Try it
Each entry below needs to be retyped exactly as given.

Recorded data
Segment Open

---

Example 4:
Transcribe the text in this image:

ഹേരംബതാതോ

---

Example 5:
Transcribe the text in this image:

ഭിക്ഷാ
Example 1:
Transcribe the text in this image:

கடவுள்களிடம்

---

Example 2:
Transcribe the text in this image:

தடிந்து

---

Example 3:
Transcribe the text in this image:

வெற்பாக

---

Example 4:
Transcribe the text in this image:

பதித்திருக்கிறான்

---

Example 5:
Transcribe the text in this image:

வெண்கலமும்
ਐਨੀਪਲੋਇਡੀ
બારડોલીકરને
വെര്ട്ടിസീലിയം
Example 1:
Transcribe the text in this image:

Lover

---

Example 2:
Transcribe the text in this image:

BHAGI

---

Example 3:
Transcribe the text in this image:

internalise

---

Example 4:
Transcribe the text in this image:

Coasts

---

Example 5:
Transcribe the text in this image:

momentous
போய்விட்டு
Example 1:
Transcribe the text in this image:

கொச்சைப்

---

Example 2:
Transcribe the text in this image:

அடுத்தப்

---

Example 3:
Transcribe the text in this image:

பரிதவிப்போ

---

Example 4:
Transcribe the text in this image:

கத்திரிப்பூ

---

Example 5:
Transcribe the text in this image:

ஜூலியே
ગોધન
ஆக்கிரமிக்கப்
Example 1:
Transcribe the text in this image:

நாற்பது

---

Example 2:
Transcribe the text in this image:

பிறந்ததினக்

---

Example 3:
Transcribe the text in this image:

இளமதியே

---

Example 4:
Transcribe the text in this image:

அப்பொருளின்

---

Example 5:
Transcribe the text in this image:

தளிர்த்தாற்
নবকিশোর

Segment Closed

Your solution
---

Example 4:
Transcribe the text in this image:

ഹേരംബതാതോ

---

Example 5:
Transcribe the text in this image:

ഭിക്ഷാ
Example 1:
Transcribe the text in this image:

கடவுள்களிடம்

---

Example 2:
Transcribe the text in this image:

தடிந்து

---

Example 3:
Transcribe the text in this image:

வெற்பாக

---

Example 4:
Transcribe the text in this image:

பதித்திருக்கிறான்

---

Example 5:
Transcribe the text in this image:

வெண்கலமும்
ਐਨੀਪਲੋਇਡੀ
બારડોલીકરને
വെര്ട്ടിസീലിയം
Example 1:
Transcribe the text in this image:

Lover

---

Example 2:
Transcribe the text in this image:

BHAGI

---

Example 3:
Transcribe the text in this image:

internalise

---

Example 4:
Transcribe the text in this image:

Coasts

---

Example 5:
Transcribe the text in this image:

momentous
போய்விட்டு
Example 1:
Transcribe the text in this image:

கொச்சைப்

---

Example 2:
Transcribe the text in this image:

அடுத்தப்

---

Example 3:
Transcribe the text in this image:

பரிதவிப்போ

---

Example 4:
Transcribe the text in this image:

கத்திரிப்பூ

---

Example 5:
Transcribe the text in this image:

ஜூலியே
ગોધન
ஆக்கிரமிக்கப்
Example 1:
Transcribe the text in this image:

நாற்பது

---

Example 2:
Transcribe the text in this image:

பிறந்ததினக்

---

Example 3:
Transcribe the text in this image:

இளமதியே

---

Example 4:
Transcribe the text in this image:

அப்பொருளின்

---

Example 5:
Transcribe the text in this image:

தளிர்த்தாற்
নবকিশোর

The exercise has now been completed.